REQUIREMENT:
Could you pick up the travel account below of the homestay in Cho Moi and continue it from its last sentence?

TEXT SECTION:
= Beginning of Section =

Homestay Adventure in Cho Moi (An Giang, Vietnam)

GPS waypoint: N 10°26.269' E 105°33.653'
Location: Cho Moi District, An Giang Province, Vietnam

Hatched from Chau Doc
While staying at the floating hotel in Chau Doc, the owner asked if Tuyen and I would like to check-out a homestay in Cho Moi, to experience the cultural offerings of the fabled West (the rest of Vietnam west of Ho Chi Minh City). It is about 2 hours south, towards Can Tho, the capital of the West. We didn't really have any set itinerary - the whole point of our travels was to experience anything and everything under the sun. Of course, we said yes. The following day, we were already on our way to Cho Moi.

Getting there became an adventure all its own. The coach dropped us about 500 meters away from where they should. Tuyen and I asked directions and walked the distance under the heat of the sun with our heavy backpacks. We reached the pier and had to take a ferry across the river. From the other side, our hostess, Truc, met us. We took another ferry to another island after which Tuyen had to take a bus while I had to be passenger on a motorbike. Finally, after 12 more kms away from the city, we reached our destination - the homestay.

The place is a typical local house in the middle of a laid back farming community on an island flanked by the mighty Mekong River. I wasn't sure if there was anything to do there. I took a look around me and realized we were in the middle of nowhere. We were the only tourist. There was no waterfall, no cave, no mountain treks, except perhaps a dip in a shallow river with a muddy bottom. For the tourist, there wasn't anything I could see. I didn't get it.

Homestay Treats
Truc and her family were the nicest people you would meet. They gave us a big room in the house with a fan, and ensured our comfort by providing hammocks and more fans in the living room. We took part in the food preparation using only the freshest locally grown produce in the area. The fish dishes they served would rival the best restaurants. Simply put, they served us their regional specialties - the very best the region has to offer. We ate what the family ate - nothing commercial, nothing fake, no cost-cutting, no shortcuts. Just honest to goodness deliciously wholesome food you rarely eat nowadays. The West is probably the most abundant in all of Vietnam. The Mekong Delta gives them bounty from the river system, the plains are fertile where fruits and vegetables are abundant and rich with variety. It's not even customary in the West to 'save for the rainy day', because on-demand, the bounties of the Mekong and the plains are there to nourish them.

= End of Section =

DATA EXCERPTS:
= Beginning of Section =

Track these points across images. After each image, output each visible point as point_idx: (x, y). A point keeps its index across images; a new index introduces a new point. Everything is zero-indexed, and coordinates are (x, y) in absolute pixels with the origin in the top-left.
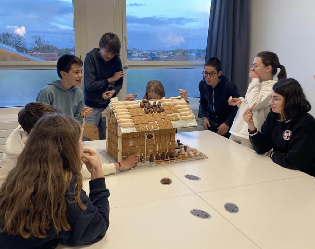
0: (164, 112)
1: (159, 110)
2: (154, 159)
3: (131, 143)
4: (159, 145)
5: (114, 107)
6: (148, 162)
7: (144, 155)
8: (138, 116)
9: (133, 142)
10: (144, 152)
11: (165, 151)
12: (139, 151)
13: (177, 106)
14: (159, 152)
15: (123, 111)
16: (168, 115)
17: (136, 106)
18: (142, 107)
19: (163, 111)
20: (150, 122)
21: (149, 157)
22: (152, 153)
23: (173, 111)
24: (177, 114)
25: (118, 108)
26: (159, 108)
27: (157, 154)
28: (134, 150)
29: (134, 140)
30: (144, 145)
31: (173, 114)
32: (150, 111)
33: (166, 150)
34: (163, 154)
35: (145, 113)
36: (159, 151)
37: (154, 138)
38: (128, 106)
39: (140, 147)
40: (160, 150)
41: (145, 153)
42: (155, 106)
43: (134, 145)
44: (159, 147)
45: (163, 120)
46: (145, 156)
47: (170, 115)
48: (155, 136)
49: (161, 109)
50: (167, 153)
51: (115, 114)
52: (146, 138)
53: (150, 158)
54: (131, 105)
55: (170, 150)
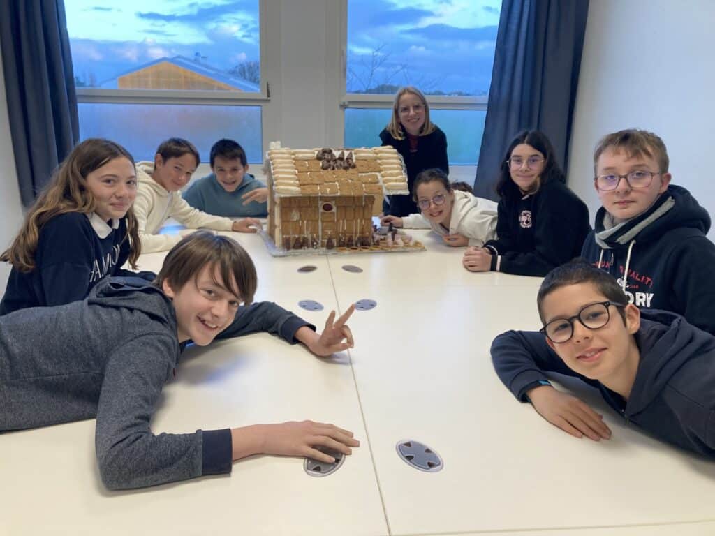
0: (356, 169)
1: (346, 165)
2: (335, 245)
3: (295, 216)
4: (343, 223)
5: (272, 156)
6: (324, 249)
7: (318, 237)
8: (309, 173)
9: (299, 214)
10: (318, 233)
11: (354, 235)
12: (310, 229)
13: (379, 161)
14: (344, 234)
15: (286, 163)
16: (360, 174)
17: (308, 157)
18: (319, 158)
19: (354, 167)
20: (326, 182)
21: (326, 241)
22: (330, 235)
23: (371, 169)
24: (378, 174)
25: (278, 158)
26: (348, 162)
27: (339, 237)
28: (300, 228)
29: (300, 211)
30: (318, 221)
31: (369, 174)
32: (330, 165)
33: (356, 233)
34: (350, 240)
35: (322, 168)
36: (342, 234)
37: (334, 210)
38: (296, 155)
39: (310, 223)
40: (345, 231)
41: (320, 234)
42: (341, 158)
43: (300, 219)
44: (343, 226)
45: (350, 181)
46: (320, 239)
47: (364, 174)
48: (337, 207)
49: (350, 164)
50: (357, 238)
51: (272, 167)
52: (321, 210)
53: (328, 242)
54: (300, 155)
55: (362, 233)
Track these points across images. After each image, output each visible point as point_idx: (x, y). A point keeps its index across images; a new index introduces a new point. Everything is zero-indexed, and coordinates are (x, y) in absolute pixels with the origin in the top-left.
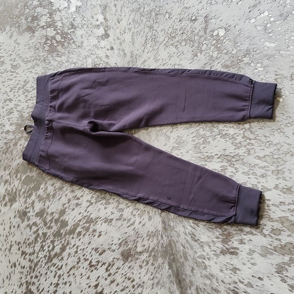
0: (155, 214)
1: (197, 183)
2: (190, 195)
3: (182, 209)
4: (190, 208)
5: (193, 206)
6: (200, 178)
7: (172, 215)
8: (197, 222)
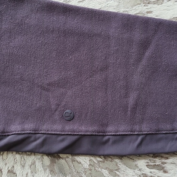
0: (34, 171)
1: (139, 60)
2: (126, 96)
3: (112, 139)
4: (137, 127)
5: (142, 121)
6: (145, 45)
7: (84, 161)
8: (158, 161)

= End of Section =
= Beginning of Section =

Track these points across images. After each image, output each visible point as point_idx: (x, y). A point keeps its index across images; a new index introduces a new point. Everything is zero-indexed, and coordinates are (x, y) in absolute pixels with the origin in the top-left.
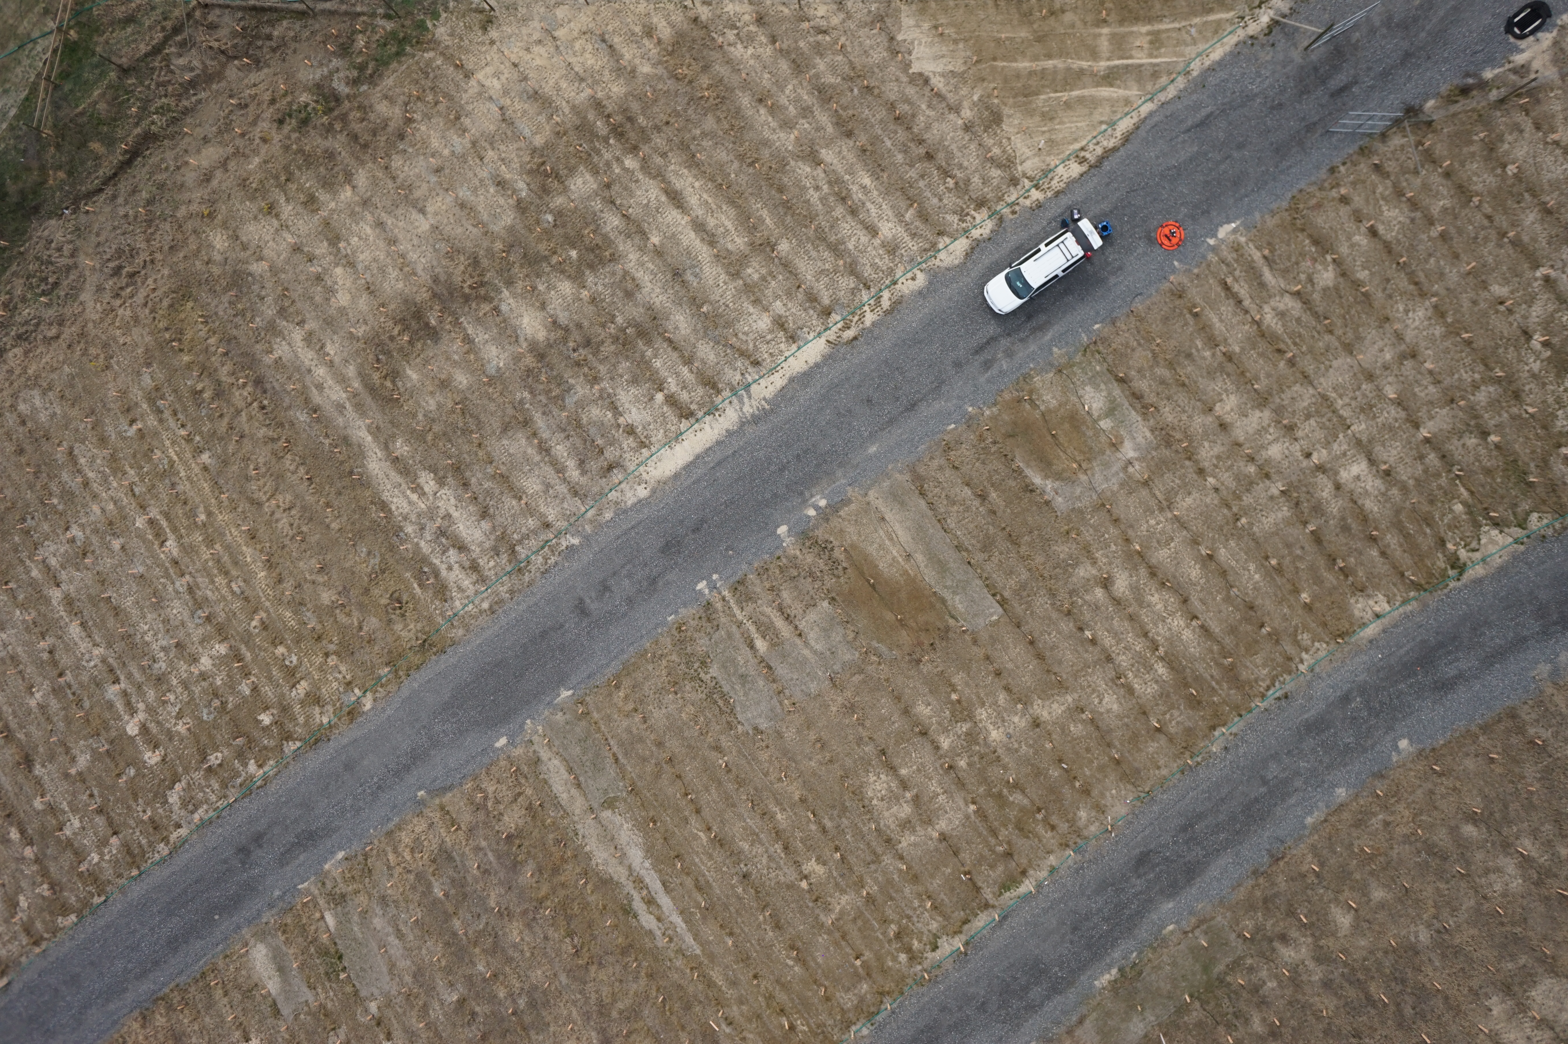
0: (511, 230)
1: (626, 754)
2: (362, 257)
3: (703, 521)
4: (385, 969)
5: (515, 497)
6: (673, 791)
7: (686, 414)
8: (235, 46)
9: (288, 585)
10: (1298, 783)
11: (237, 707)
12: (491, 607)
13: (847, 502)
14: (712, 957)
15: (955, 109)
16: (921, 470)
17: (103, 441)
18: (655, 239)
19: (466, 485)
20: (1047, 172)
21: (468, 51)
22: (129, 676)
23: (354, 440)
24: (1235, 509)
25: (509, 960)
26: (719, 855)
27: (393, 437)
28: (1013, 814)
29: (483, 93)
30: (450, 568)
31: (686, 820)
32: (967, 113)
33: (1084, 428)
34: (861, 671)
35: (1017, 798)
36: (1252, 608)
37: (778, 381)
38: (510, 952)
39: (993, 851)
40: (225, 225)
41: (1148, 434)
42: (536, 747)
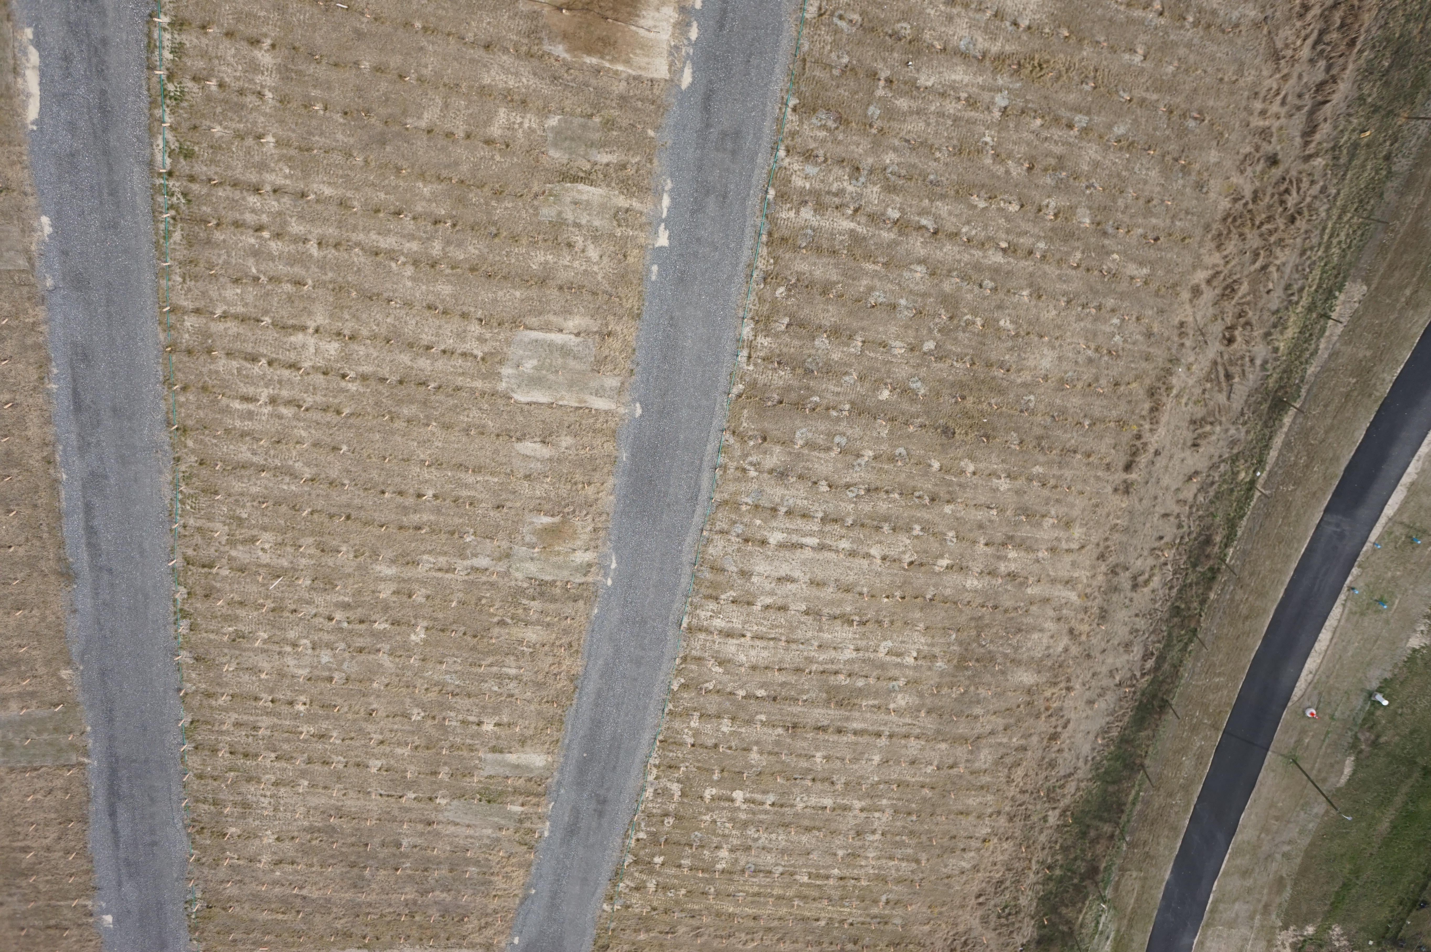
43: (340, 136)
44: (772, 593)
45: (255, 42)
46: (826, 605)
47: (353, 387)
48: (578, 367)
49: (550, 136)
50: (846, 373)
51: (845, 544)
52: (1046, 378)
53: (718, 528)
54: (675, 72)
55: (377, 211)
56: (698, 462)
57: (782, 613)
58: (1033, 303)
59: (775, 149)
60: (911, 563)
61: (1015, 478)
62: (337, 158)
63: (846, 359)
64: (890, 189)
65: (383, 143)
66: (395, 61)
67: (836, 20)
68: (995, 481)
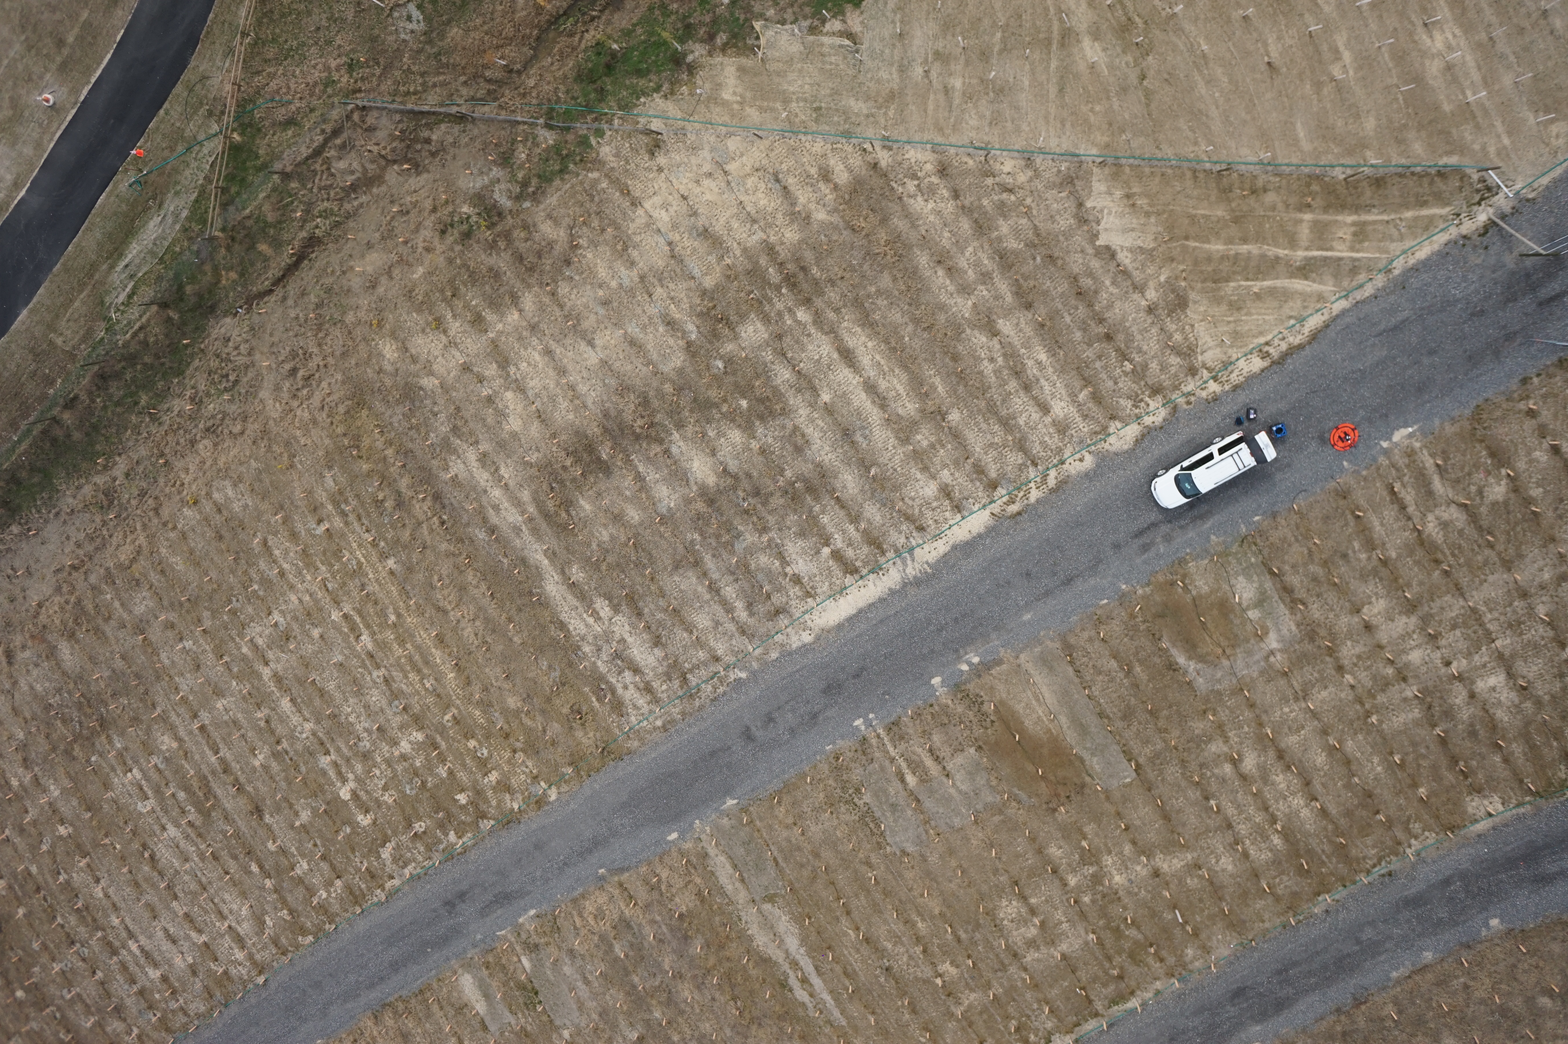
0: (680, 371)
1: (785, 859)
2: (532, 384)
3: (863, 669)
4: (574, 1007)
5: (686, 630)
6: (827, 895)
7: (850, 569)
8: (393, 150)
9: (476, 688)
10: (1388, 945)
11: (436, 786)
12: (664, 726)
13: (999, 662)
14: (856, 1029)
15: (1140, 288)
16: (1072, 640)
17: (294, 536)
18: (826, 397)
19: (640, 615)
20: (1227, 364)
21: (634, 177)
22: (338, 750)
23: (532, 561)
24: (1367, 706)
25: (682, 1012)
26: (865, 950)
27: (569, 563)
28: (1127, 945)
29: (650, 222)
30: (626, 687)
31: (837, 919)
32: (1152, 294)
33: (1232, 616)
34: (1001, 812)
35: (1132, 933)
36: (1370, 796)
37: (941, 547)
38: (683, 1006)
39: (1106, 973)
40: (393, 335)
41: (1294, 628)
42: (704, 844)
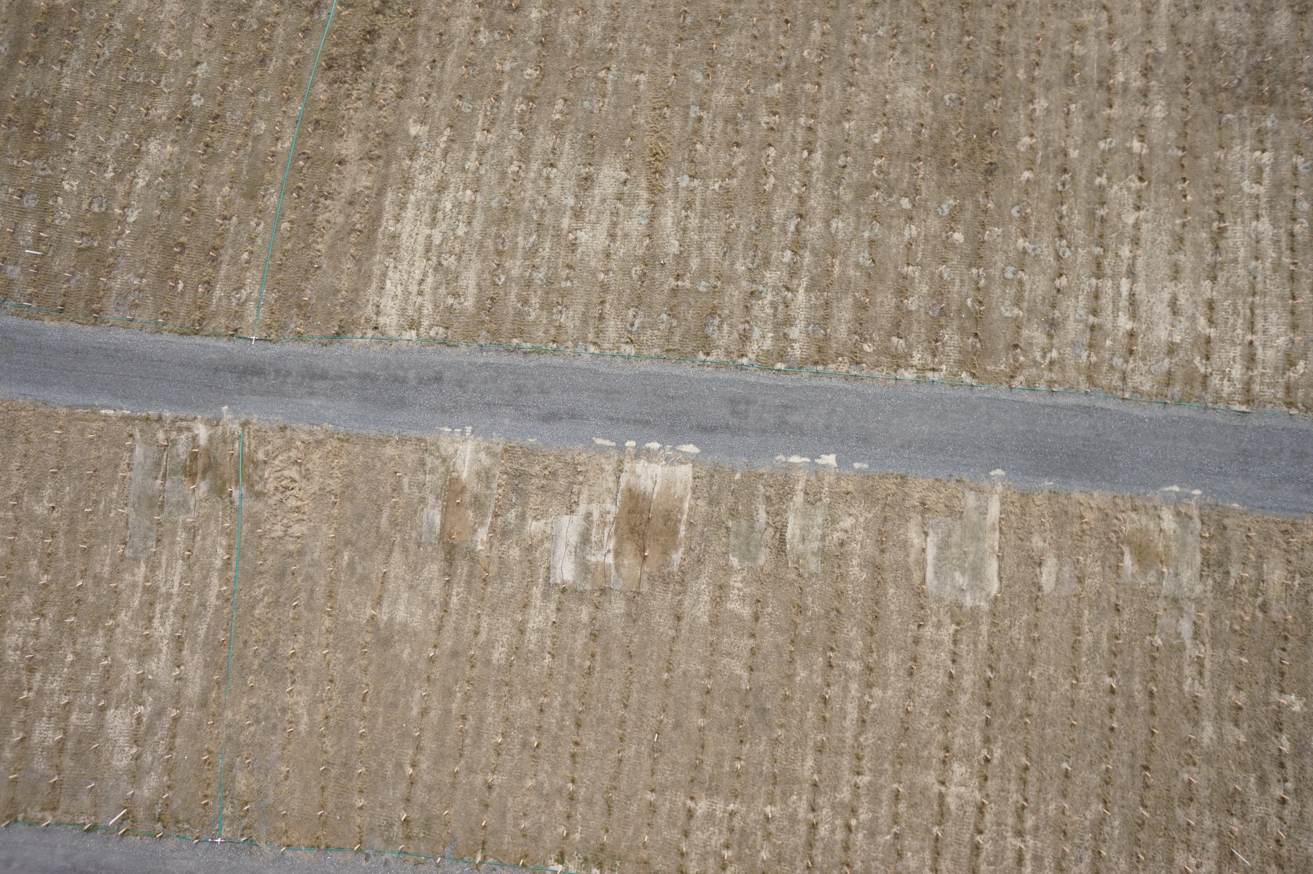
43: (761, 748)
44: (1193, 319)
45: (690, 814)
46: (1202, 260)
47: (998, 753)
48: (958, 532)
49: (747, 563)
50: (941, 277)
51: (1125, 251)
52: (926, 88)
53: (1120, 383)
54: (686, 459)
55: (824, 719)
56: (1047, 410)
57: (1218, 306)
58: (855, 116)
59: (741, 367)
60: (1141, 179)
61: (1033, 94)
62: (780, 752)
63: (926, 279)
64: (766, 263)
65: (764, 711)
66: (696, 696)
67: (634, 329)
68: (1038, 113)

= End of Section =

SOLVED PROBLEM:
Truc wasted no time taking us around her island - the islands are simply separated from the mainland by the fingers of the mighty Mekong Delta. There are many such islands dotting the dominating riverscape. She arranged for 2 motorbikes.

  • We were taken to the tofu maker's house and served hot taho.
  • Later, we went to a farm where the landowner-farmer took the time to explain how they merge different varieties of mango to create a new one! Or what they plant near the fences and house to keep the snakes and rats away. We were treated to a fresh coconut.
  • That evening, we were taken to the pagoda with numerous statues of their dieties.
  • The following day, we had breakfast in the market to savour the local dishes - Truc did all the ordering for us.
  • This was followed by a bike ride to the fish pond. We boarded a small wooden barge where sacks upon sacks of fish food were released as the barge made its way through the other side. The farmed catfish just went into a feeding frenzy, churning the entire pond with bubbles and splashes.
  • We also went to a wine maker - well, make that a moonshine maker. Rice is fermented and distilled in one's own backyard to produce that strong intoxicating rice wine.
  • Lastly, we headed to their mango orchard where we picked all the mangoes we could eat. In that island alone, they boasted of having 13 varieties! Favorites were the 3-color mango (green, red and orange), the Indian Mango and the sweetest of them all, their version of our carabao mango, which are mostly exported to China.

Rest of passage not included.